Rapidement il revit la marche de sa pensée pendant ces deux dernières années. Le point de départ était évidemment la pensée de la mort qu’avait fait naître en lui la vue de son frère préféré, désespérément frappé.

Pour la première fois il avait alors compris que pour chacun, comme pour lui, il n’y avait dans l’avenir que la souffrance, le mal, et l’oubli éternel, et il avait décidé qu’on ne pouvait vivre ainsi et qu’il fallait ou s’expliquer sa vie de façon qu’elle n’apparaisse plus comme la cruelle ironie d’un démon quelconque, ou se tuer.
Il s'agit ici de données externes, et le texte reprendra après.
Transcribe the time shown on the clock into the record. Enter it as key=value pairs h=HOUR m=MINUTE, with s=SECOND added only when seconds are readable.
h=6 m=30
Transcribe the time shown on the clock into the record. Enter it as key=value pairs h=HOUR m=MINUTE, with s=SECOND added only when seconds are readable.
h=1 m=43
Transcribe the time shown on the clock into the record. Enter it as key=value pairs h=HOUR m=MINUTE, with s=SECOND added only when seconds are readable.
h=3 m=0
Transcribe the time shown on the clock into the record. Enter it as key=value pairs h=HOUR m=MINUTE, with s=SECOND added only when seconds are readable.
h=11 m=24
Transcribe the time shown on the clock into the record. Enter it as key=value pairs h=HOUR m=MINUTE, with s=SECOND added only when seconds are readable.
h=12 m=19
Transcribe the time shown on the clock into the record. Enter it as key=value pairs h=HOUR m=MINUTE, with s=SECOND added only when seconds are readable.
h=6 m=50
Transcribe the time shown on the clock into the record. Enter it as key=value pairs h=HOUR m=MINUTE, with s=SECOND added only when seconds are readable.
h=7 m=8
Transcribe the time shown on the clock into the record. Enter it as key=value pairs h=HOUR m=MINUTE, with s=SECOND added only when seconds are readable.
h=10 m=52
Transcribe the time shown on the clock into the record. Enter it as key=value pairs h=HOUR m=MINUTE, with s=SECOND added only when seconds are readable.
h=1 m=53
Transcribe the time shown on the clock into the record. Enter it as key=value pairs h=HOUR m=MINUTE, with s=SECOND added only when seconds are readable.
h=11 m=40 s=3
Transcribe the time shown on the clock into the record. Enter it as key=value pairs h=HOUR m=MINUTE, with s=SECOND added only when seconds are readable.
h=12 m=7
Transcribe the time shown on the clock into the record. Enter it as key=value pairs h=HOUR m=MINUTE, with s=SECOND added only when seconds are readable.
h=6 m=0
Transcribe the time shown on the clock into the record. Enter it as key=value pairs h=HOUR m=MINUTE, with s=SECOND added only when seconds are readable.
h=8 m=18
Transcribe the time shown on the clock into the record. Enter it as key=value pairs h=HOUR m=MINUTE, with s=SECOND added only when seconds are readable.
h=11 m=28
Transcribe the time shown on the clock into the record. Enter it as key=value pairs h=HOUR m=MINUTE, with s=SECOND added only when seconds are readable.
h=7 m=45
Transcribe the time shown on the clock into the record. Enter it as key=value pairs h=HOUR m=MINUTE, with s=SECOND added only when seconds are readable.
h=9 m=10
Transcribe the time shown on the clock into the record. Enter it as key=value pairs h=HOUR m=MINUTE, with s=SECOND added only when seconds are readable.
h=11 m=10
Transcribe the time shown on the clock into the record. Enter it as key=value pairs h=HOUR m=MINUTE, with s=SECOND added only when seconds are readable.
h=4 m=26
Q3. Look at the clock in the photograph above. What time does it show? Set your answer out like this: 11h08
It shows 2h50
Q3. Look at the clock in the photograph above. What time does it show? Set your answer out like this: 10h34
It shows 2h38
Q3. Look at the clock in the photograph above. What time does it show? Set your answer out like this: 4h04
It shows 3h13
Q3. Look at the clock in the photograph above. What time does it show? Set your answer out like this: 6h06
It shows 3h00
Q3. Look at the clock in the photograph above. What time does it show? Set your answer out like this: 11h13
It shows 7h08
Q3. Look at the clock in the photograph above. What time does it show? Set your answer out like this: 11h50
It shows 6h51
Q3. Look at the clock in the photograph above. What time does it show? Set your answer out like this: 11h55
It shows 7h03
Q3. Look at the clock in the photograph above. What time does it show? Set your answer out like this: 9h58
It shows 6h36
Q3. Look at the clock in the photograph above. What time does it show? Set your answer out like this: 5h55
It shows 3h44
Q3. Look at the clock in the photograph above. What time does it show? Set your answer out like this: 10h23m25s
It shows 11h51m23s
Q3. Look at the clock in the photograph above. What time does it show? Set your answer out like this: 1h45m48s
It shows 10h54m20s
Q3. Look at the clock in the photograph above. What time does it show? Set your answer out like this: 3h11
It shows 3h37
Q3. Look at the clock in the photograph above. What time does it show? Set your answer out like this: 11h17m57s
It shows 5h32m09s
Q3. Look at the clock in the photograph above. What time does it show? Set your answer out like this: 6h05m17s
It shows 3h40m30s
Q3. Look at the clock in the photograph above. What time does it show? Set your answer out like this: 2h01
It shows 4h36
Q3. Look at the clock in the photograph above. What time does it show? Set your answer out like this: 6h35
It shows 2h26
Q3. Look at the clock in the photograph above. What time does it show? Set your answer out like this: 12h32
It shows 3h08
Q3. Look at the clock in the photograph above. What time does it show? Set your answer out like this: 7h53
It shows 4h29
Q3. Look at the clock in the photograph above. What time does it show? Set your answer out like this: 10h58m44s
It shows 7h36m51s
Cependant il n’avait fait ni l’un ni l’autre et continuait à vivre, à penser, à sentir. Même à cette époque il se maria, éprouva beaucoup de joies ; et il était heureux dès qu’il ne pensait plus au sens de la vie.

Que signifiait donc cela ? Cela signifiait qu’il vivait bien et pensait mal. Il vivait (sans même le savoir) par ces vérités morales sucées avec le lait de sa mère, et il pensait sans admettre ces vérités, les évitant soigneusement.

Maintenant, il était clair pour lui qu’il ne pouvait vivre que grâce aux croyances dans lesquelles il avait été élevé.